In a Dec. 8 Perspective piece in the journal Science, Poff, an expert in hydroecology and determining environmental flow needs for rivers, writes on the state of research in sustainable dam design. He highlights a new tool that researchers at Arizona State University are proposing for engineering river flows in Southeast Asia in order to sustain the economically and culturally important natural floodplain fisheries of the region.

"As a researcher, I am concerned about biodiversity conservation, and about sustaining rivers at a level of functional integrity that enables them to provide both biodiversity support as well as ecosystem goods and services," said Poff, who also holds a partial appointment in riverine science at Australia's University of Canberra. "I'm interested in where those intersect."

Writing with co-author Julian Olden of the University of Washington, Poff cites a new study that could provide innovative solutions to preserving river flow in the Mekong basin of Southeast Asia, where several new dams are being proposed.

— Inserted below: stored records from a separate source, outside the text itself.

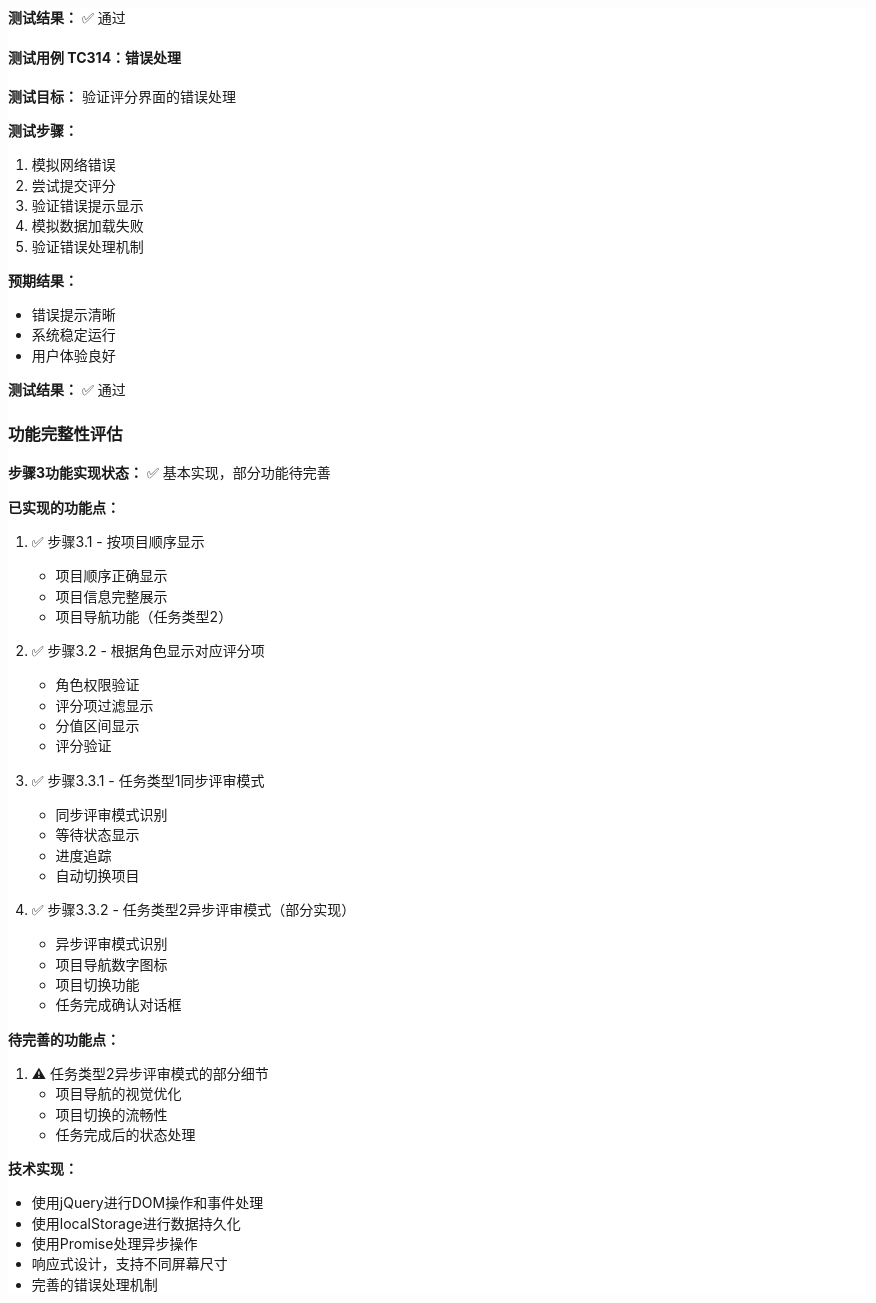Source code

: **测试结果：** ✅ 通过

#### 测试用例 TC314：错误处理
**测试目标：** 验证评分界面的错误处理

**测试步骤：**
1. 模拟网络错误
2. 尝试提交评分
3. 验证错误提示显示
4. 模拟数据加载失败
5. 验证错误处理机制

**预期结果：**
- 错误提示清晰
- 系统稳定运行
- 用户体验良好

**测试结果：** ✅ 通过

### 功能完整性评估
**步骤3功能实现状态：** ✅ 基本实现，部分功能待完善

**已实现的功能点：**
1. ✅ 步骤3.1 - 按项目顺序显示
   - 项目顺序正确显示
   - 项目信息完整展示
   - 项目导航功能（任务类型2）

2. ✅ 步骤3.2 - 根据角色显示对应评分项
   - 角色权限验证
   - 评分项过滤显示
   - 分值区间显示
   - 评分验证

3. ✅ 步骤3.3.1 - 任务类型1同步评审模式
   - 同步评审模式识别
   - 等待状态显示
   - 进度追踪
   - 自动切换项目

4. ✅ 步骤3.3.2 - 任务类型2异步评审模式（部分实现）
   - 异步评审模式识别
   - 项目导航数字图标
   - 项目切换功能
   - 任务完成确认对话框

**待完善的功能点：**
1. ⚠️ 任务类型2异步评审模式的部分细节
   - 项目导航的视觉优化
   - 项目切换的流畅性
   - 任务完成后的状态处理

**技术实现：**
- 使用jQuery进行DOM操作和事件处理
- 使用localStorage进行数据持久化
- 使用Promise处理异步操作
- 响应式设计，支持不同屏幕尺寸
- 完善的错误处理机制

The ASU researchers report a spectral analysis tool that identifies dominant signals in hydrology time series. These signals predict the fisheries' production from year to year, opening possibilities to new flow management strategies.

Poff and Olden contend that balancing economic, social and ecological needs as dams come online in developing countries requires technological solutions like the ones described by the ASU researchers.

"Ultimately, managing rivers for multiple, sustainable benefits requires integrating scientific, social and policy perspectives into operational decision frameworks," the authors write.

Poff, who has also done extensive river work in the state of Colorado, adds that balancing water for society and ecosystems continues to be one of the state's biggest challenges. Techniques like the one described in Science may help improve health and sustainability for river ecosystems in Colorado, the U.S. and throughout the developing world.